• [Task objective]
Copy the lines below word for word, but leave out the pictures.

(Dataset entries)
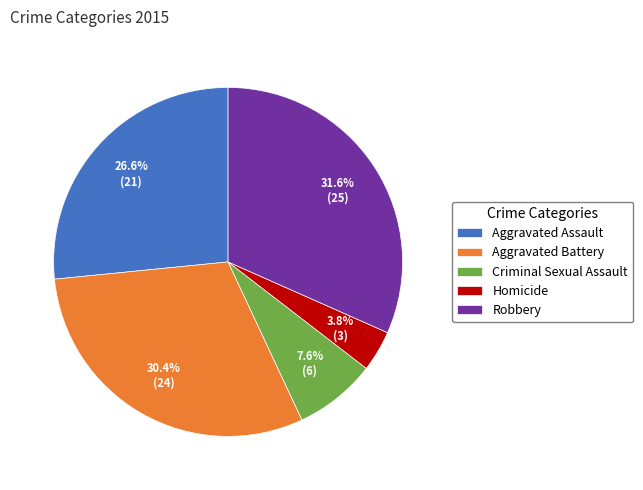

Is there any slice that represents more than half of the pie?

No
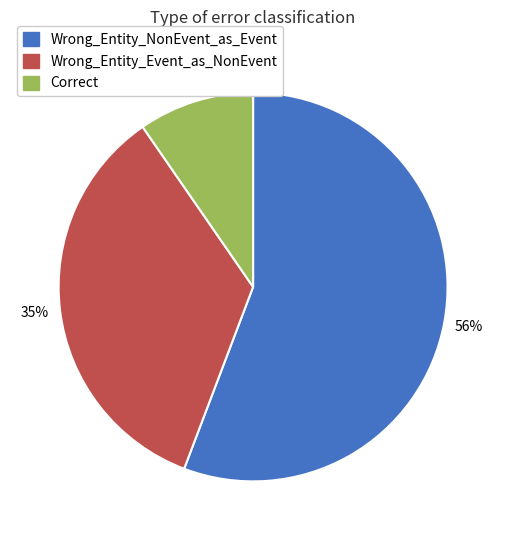

Do Correct and Wrong_Entity_Event_as_NonEvent together represent more than half of the pie?

No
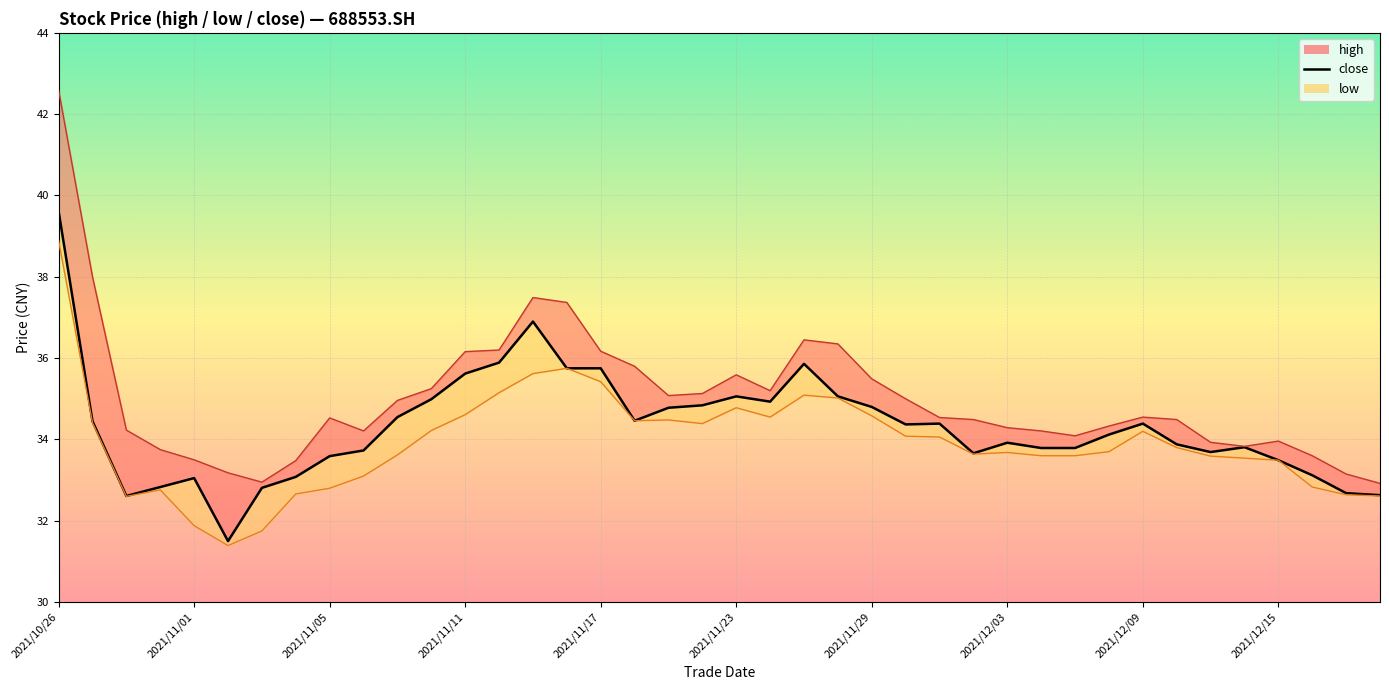

What is the average value?

34.3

• [Solution]
Is there any slice that represents more than half of the pie?

No

Do Correct and Wrong_Entity_Event_as_NonEvent together represent more than half of the pie?

No

What is the average value?

34.3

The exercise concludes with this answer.